## Directions for this task
Report all lines from the entries below in which "Basic" appears.
↓↓↓
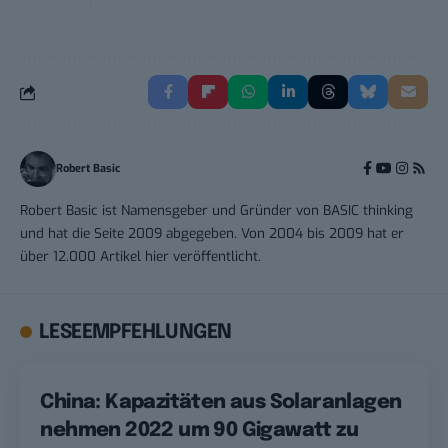
Robert Basic
Robert Basic ist Namensgeber und Gründer von BASIC thinking
und hat die Seite 2009 abgegeben. Von 2004 bis 2009 hat er
über 12.000 Artikel hier veröffentlicht.
LESEEMPFEHLUNGEN
China: Kapazitäten aus Solaranlagen
nehmen 2022 um 90 Gigawatt zu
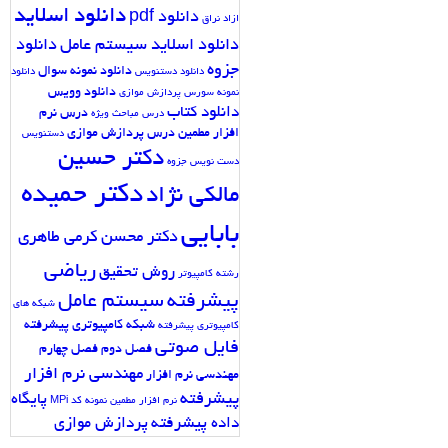
دانلود اسلاید
دانلود pdf
ازاد نراق
دانلود اسلاید سیستم عامل
دانلود
جزوه
دانلود نمونه سوال
دانلود دستنویس
دانلود
دانلود وویس
نمونه سورس پردازش موازی
دانلود کتاب
درس نرم
درس مباحث ویژه
افزار مطمین
درس پردازش موازی
دستنویس
دکتر حسین
دست نویس جزوه
دکتر حمیده
مالکی نژاد
بابایی
دکتر محسن کرمی طاهری
ریاضی
روش تحقیق
رشته کامپیوتر
پیشرفته
سیستم عامل
شبکه های
شبکه کامپیوتری پیشرفته
کامپیوتری پیشرفته
فایل صوتی
فصل دوم
فصل چهارم
مهندسی نرم افزار
مهندسی نرم افزار
پیشرفته
پایگاه
نرم افزار مطمین
نمونه کد MPi
داده پیشرفته
پردازش موازی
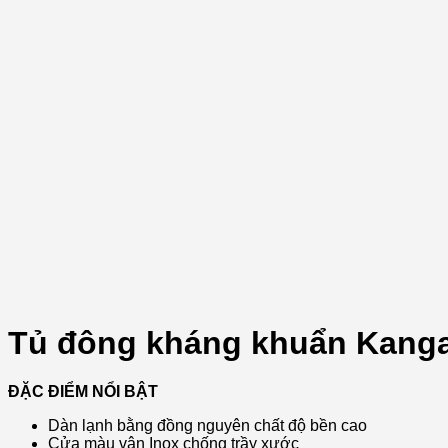
Tủ đông kháng khuẩn Kang
ĐẶC ĐIỂM NỔI BẬT
Dàn lạnh bằng đồng nguyên chất độ bền cao
Cửa màu vân Inox chống trầy xước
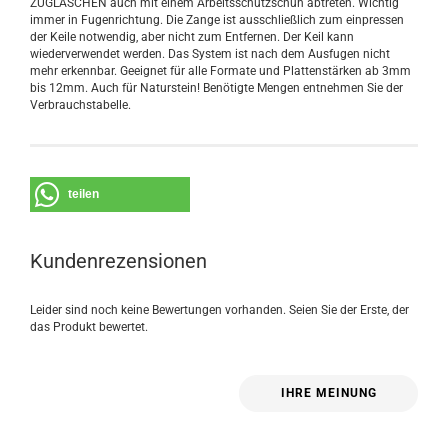
ZUGLASCHEN auch mit einem Arbeitsschutzschuh abtreten. Wichtig
immer in Fugenrichtung. Die Zange ist ausschließlich zum einpressen
der Keile notwendig, aber nicht zum Entfernen. Der Keil kann
wiederverwendet werden. Das System ist nach dem Ausfugen nicht
mehr erkennbar. Geeignet für alle Formate und Plattenstärken ab 3mm
bis 12mm. Auch für Naturstein! Benötigte Mengen entnehmen Sie der
Verbrauchstabelle.
teilen
Kundenrezensionen
Leider sind noch keine Bewertungen vorhanden. Seien Sie der Erste, der
das Produkt bewertet.
IHRE MEINUNG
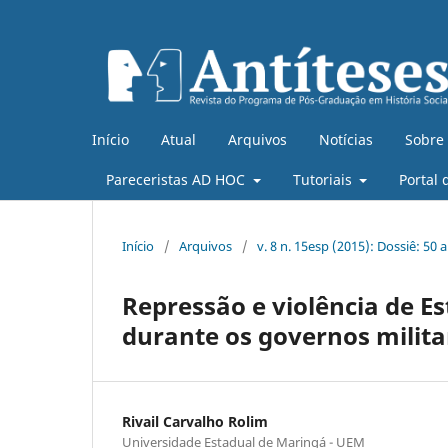
Início
Atual
Arquivos
Notícias
Sobre
Pareceristas AD HOC
Tutoriais
Portal 
Início
/
Arquivos
/
v. 8 n. 15esp (2015): Dossiê: 50 
Repressão e violência de E
durante os governos milita
Rivail Carvalho Rolim
Universidade Estadual de Maringá - UEM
↑↑↑
## Answer space
Robert Basic
Robert Basic ist Namensgeber und Gründer von BASIC thinking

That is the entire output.